To zbyt często używany termin, ale pomysł gotowego do zabicia Batmana, który wybrałby śmiertelną przemoc zamiast pracy detektywistycznej, nie wszystkim przypadł do gustu, ale nie obawiaj się filmu o Lidze Sprawiedliwości i przyszłych filmów DCEU nie będzie tak mroczny. Nigdy nie były przeznaczone.

Image

W zeszłym tygodniu odwiedziliśmy zestaw Ligi Sprawiedliwości, zaledwie kilka tygodni od głównej fotografii, gdzie przesłanie było jasne: Warner Bros., Zack Snyder i wszyscy zaangażowani w Batmana V Supermana słyszeli cię głośno i wyraźnie. Ich plany franczyzy zmierzały już w stronę, o którą domagali się niektórzy fani, i tym razem Batman „odnowił wiarę w ludzkość”. Nauczył się na przykładzie, który wyznaczył Superman, i przy pomocy Diany Prince, znanej również jako Wonder Woman, zbiera zespół metahumanów, aby przygotować się na nadchodzące wydarzenia.

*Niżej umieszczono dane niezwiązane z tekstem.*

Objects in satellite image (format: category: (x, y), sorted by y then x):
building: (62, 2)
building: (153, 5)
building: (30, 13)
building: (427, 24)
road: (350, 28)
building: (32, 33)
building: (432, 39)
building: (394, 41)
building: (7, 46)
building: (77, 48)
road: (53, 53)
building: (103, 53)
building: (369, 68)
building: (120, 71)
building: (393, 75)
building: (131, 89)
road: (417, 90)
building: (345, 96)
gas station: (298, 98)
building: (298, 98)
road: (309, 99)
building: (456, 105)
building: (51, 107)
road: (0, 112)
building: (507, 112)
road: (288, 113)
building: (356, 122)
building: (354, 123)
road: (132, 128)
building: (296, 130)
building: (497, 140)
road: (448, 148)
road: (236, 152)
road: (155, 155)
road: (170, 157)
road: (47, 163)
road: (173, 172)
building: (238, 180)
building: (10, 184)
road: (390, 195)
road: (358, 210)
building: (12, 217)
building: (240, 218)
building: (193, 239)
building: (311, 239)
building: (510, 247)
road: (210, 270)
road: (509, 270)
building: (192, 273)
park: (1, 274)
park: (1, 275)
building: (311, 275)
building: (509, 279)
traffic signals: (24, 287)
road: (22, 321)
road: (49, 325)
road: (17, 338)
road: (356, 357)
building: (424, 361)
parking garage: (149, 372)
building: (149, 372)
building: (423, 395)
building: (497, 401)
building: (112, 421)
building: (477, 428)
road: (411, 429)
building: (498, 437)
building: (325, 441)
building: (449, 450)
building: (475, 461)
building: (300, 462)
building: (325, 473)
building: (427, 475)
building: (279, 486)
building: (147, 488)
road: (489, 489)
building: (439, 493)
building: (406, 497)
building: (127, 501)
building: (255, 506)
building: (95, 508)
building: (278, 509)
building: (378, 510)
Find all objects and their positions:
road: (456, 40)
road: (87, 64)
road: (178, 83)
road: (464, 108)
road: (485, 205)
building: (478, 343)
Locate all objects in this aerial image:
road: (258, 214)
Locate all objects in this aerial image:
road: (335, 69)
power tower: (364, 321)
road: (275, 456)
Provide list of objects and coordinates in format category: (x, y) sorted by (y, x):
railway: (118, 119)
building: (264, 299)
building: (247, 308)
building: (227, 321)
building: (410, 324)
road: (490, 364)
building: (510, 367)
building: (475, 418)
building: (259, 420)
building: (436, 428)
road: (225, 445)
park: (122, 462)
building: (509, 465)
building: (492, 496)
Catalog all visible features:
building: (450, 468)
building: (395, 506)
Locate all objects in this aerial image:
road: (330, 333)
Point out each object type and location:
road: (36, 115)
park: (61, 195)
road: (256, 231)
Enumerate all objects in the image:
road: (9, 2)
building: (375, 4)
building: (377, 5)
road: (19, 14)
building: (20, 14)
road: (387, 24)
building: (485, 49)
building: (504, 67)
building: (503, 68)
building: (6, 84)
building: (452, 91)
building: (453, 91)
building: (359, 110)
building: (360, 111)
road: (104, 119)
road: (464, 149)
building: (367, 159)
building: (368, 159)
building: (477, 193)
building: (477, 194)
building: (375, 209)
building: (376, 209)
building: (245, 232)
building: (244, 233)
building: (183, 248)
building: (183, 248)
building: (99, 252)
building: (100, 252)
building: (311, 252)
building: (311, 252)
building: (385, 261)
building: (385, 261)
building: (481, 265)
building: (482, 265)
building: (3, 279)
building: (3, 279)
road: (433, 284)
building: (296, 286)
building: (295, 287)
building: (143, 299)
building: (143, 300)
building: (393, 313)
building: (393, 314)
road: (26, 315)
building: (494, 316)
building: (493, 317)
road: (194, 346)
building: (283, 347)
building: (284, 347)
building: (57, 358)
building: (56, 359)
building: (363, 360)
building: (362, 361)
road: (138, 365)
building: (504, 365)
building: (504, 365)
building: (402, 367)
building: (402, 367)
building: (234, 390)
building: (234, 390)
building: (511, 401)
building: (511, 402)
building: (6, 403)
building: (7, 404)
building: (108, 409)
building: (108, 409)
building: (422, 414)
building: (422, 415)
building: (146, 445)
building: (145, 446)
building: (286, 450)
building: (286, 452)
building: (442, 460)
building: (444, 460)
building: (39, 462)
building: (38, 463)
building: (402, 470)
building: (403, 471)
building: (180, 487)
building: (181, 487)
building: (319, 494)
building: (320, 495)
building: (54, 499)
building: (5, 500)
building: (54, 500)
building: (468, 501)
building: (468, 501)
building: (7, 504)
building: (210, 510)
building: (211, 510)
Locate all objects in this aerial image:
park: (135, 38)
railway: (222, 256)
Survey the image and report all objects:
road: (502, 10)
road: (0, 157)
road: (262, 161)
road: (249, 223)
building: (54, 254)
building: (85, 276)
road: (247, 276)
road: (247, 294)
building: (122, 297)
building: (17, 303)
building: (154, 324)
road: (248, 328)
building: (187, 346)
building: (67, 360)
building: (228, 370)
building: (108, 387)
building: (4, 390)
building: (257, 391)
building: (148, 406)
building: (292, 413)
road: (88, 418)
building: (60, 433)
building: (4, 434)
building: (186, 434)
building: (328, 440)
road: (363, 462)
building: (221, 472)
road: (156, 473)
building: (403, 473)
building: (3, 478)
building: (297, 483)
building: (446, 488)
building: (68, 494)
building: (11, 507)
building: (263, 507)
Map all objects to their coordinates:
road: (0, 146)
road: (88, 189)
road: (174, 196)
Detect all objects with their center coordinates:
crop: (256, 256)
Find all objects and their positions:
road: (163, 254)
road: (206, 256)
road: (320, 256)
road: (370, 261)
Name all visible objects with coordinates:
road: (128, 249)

„Wiesz, chodzi o pracę zespołową i tworzenie tej rodziny i wszystkiego. Myślę więc, że jest zdecydowanie bardziej pozytywna i chodzi o budowanie ludzi, wiesz. Myślę, że o to właśnie chodzi w tym filmie”, mówi producent Deborah Snyder, która wraz z innym producentem Charles Roven przeprowadził nas przez Salę Wojenną, gdzie można było zobaczyć dzieła sztuki koncepcyjnej i rekwizyty z Ligi Sprawiedliwości.

Image

Później obserwowaliśmy kręcenie sceny na dachu Gotham (więcej o tym później!) I mieliśmy okazję porozmawiać z Benem Affleckiem, ubranym w zbroję Batmana. Jak podkreśla, wiele z tego, o co ostatecznie chodzi w każdym filmie z serii, sprowadza się to do materiału źródłowego i opowiedzianej historii. Ale porównując BvS do Justice League, Affleck przyznaje, że nadal będzie miał podobny ton, ale absolutnie będzie miał więcej miejsca na zabawę.

Ben Affleck: Zdecydowanie jest miejsce na więcej humoru. Tak się nie stanie - myślę, że filmy DC z natury są trochę bardziej - gotyckie lub raczej mityczne, przepraszam, niż niektóre filmy z komiksów. Ale ten film był bardzo mroczny i ciężki, ponieważ był naprawdę zakorzeniony w Dark Knight Returns, która jest ciężką, mroczną książką. I to nie tak. To krok w ewolucji polegający na zebraniu wszystkich postaci, które miały swoje początki. Chodzi o multilateralizm, chodzi o nadzieję, o współpracę i rodzaj konfliktów związanych z próbą współpracy z innymi. To świat, w którym istnieją superbohaterowie, więc koniecznie jest w tym komedia, a próba współpracy z innymi ludźmi i ludźmi, którzy starają się wspólnie osiągać cele, jest moim zdaniem źródłem wszystkich wielkich komedii. Mam więc nadzieję, że jest w tym trochę zabawy. Ale nie jest to nierozpoznawalne te postacie lub te historie. To nie przewraca go do góry nogami.

Kiedy rozmawialiśmy z Deb Snyder również później, podczas eksploracji hangaru Batjet (więcej na ten temat i co jest w środku później!), Zapytaliśmy o to, czy Batman V Superman niekoniecznie jest dla dzieci (rozszerzona wersja domowego wideo ma ocenę R w końcu) lub bycie tak zabawnym, jak współczesna publiczność wydaje się domagać się sukcesów Marvela. Snyder wyjaśnił, że Justice League jest pod tym względem „bardziej integracyjny” i doszedł do następujących słów o Batmanie V Superman: Dawn of Justice:

„Myślę, że najciemniejsze miejsce, w którym byliśmy, to miejsce, w którym byliśmy”.

Gotowy na odrobinę lekkomyślności w interakcjach między największymi bohaterami DC na dużym ekranie?